The artworks on the app invited the user to discover aspects of Keramikos usually hidden from awareness, from the area’s rich ancient history to present-day issues that affect it. The app user walked the streets of Keramikos holding a smartphone and wearing headphones. In response to the fixed, immersive audio-visual works composed by the other artists, Elapse invited users to pause and become absorbed in their surrounding environment in the present moment. As the user wandered the streets of Keramikos, guided by the app, they would encounter diverse spatial environments and “virtual” experiences related to their surroundings to varying degrees. Elapse repeatedly punctuated this experience by holding out to the user an invitation to pause. The work emphasised the user’s listening agency and the sheer range of possibility of sound in urban space.
To produce Elapse, we spent several days immersed in Keramikos. We planned a route that would allow us to become familiar with the lived spaces of the neighbourhood and its distinctive mix of residential, hospitality and small-scale industrial buildings.
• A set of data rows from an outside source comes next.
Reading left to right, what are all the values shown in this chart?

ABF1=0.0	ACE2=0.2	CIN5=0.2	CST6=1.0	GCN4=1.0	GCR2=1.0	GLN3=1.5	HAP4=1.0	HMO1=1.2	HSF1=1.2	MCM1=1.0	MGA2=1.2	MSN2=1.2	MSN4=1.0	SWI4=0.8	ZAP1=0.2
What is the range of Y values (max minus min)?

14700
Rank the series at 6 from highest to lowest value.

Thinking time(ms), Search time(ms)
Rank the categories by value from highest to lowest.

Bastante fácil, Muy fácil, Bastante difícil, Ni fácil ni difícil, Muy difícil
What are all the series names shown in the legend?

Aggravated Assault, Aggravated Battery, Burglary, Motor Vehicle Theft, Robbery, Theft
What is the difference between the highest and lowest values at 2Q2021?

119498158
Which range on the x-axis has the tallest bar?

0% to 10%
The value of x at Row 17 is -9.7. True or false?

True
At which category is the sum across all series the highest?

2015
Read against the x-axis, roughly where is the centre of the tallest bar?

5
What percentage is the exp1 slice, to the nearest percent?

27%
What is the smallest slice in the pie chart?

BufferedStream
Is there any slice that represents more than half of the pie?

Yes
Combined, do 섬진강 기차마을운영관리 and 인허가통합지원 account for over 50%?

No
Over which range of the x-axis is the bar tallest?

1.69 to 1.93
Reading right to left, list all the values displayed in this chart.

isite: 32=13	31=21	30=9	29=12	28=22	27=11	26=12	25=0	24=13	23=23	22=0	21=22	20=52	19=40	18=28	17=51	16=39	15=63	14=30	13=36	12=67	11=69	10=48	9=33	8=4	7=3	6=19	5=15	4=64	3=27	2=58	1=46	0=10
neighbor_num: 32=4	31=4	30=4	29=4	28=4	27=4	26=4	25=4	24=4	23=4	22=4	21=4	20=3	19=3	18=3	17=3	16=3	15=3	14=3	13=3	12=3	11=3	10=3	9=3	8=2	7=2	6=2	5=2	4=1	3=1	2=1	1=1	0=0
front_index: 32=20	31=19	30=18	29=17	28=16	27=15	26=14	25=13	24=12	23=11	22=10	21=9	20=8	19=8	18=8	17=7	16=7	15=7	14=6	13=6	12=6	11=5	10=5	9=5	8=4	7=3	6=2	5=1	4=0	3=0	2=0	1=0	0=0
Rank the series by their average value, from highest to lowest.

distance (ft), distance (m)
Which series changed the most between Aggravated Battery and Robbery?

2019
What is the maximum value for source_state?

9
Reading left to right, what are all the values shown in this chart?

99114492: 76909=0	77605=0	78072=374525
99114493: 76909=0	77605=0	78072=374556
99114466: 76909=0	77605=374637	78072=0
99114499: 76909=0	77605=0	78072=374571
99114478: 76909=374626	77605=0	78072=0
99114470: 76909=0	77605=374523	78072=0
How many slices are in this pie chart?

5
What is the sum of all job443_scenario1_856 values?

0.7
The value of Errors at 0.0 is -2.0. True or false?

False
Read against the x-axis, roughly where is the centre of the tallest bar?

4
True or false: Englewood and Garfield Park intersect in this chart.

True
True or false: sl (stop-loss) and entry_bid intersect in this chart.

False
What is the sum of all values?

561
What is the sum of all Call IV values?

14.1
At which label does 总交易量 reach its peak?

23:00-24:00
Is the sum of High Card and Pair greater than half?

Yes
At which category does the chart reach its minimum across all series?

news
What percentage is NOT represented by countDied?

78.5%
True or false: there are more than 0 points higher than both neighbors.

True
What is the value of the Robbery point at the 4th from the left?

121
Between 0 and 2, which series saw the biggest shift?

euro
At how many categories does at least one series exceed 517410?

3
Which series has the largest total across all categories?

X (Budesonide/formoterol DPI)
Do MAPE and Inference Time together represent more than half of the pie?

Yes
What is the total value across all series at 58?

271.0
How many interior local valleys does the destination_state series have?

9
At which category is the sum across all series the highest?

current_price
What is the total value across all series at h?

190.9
We identified and documented fifteen locations along this route; the work was developed through an iterative process of walking the route, recording the walk with binaural sound and still photography, and later revisiting the walk with a detailed listening analysis.
When a user arrived at one of the fifteen locations we identified, their smartphone app vibrated. Any sound already playing stopped, and a short text appeared on screen. This text evoked the interaction of sound and the built environment at that location.
After a few seconds, a new slide appeared. The left of the screen featured a composite image which showed the location in which the user stood. The image combined photographs of this location at two distinct and contrasting moments in time – both late evening and early morning. In a column on the right of the screen, a diary entry showed the street name and the date of our initial visit to the site and described a sonic event that took place at that time.
Elapse thus drew to the user’s attention the contingent relationships between sound, movement and the built environment through time. Through this work, we propose active listening as an everyday activity that allows one to rediscover urban spaces, drawing overlooked worlds of sound resolutely to the foreground of attention.